WORK INSTRUCTION 1:
In the thread about differentiating both sides of an equation, answer these:
(a) What substitution was the poster told to start with?
(b) What does the reply call this kind of differentiation?
(c) What result does the reply give for the integral?
WORK INSTRUCTION 2:
Repeat from the thread on differentiating both sides, word for word: begin at the words "Any knowledge would" and stop after "as a function.".

# Differentiating both sides of an equation with different variables

I'm currently doing an assignment for my Ordinary Differential Equations class and I seem to have forgotten a concept from Calculus.

Part of the question that I'm stuck with makes me solve: $$\int \frac{x}{\sqrt{x^2-16}}\,dx$$

As I said before, I'm rusty on certain principles from Calculus. The help I've received says to start solving this integral by making the substitution: $t^2=x^2-16$ then differentiating both sides to get: $$2t\,dt=2x\,dx$$

With that advice I am able to solve the rest of the differential equation. Can someone explain to me why we can differentiate both sides of the equation with respect to different variables? in this situation I would have solved for $t$ to get $t=\sqrt{x^2-16}$ then use $u$ substitution and the chain rule to differentiate the equation and ultimately get: $$\frac{dt}{dx}=x(x^2-16)^\frac{-1}{2}$$

Once again, I don't understand the advice I was given and how we can differentiate an equation on both sides but with respect to different equations. Why can we take the equation $$t^2=x^2-16$$ and differential the left hand side with respect to $t$ and the right hand side with respect to $x$ and get the equation:$$2t\,dt=2x\,dx$$

Any knowledge would be greatly appreciated. Please let me know if my question does not make sense.

## 2 Answers

To better understand it, this is just implicit differentiation. Since $y$ is a function of $x$, when differentiating it with respect to $x$, one needs to treat it as a function and multiply it by $\frac{dy}{dx}$. This is because, $\frac{df(y)}{dx}=\frac{df(y)}{dy} \frac{dy}{dx}$.

Thus,

$$f(y)=f(x)$$ Differentiating with respect to $x$ $$f'(y)\frac{dy}{dx}=f'(x)$$ Which can be rewritten as $$f'(y)dy=f'(x)dx$$

The same applies for differentiating with respect to $y$. The important thing is to treat $y$ as a function.

$$\int \frac{x}{\sqrt{x^2-16}}\,dx$$ $$=\frac12 \int \frac{d\, x^2}{\sqrt{x^2-16}} =\frac12 \int \frac{d(t^2+16)}{ t}$$ $$= t+c = {\sqrt{x^2-16}}+ c.$$

INFORMATION SHOWN:

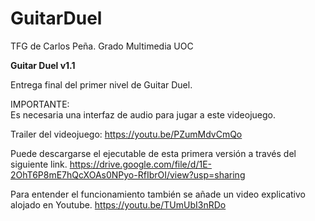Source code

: # GuitarDuel
TFG de Carlos Peña. Grado Multimedia UOC 

<b>Guitar Duel v1.1</b>
  
  Entrega final del primer nivel de Guitar Duel.
  
  IMPORTANTE:  
  Es necesaria una interfaz de audio para jugar a este videojuego.
  
  Trailer del videojuego:
  https://youtu.be/PZumMdvCmQo
  
  Puede descargarse el ejecutable de esta primera versión a través del siguiente link.
  https://drive.google.com/file/d/1E-2OhT6P8mE7hQcXOAs0NPyo-RfIbrOI/view?usp=sharing
  
  Para entender el funcionamiento también se añade un video explicativo alojado en Youtube.
  https://youtu.be/TUmUbI3nRDo

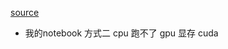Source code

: [source](https://www.bilibili.com/video/BV1Ct421T7mq/?spm_id_from=333.337.search-card.all.click&vd_source=3d50341f547faf8df242a214b04f2d86)

- 我的notebook
  方式二
  cpu 跑不了
  gpu 显存  cuda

YOUR SOLUTION 1:
(a) t² = x² − 16
(b) Implicit differentiation
(c) √(x² − 16) + c

YOUR SOLUTION 2:
Any knowledge would be greatly appreciated. Please let me know if my question does not make sense.

## 2 Answers

To better understand it, this is just implicit differentiation. Since $y$ is a function of $x$, when differentiating it with respect to $x$, one needs to treat it as a function and multiply it by $\frac{dy}{dx}$. This is because, $\frac{df(y)}{dx}=\frac{df(y)}{dy} \frac{dy}{dx}$.

Thus,

$$f(y)=f(x)$$ Differentiating with respect to $x$ $$f'(y)\frac{dy}{dx}=f'(x)$$ Which can be rewritten as $$f'(y)dy=f'(x)dx$$

The same applies for differentiating with respect to $y$. The important thing is to treat $y$ as a function.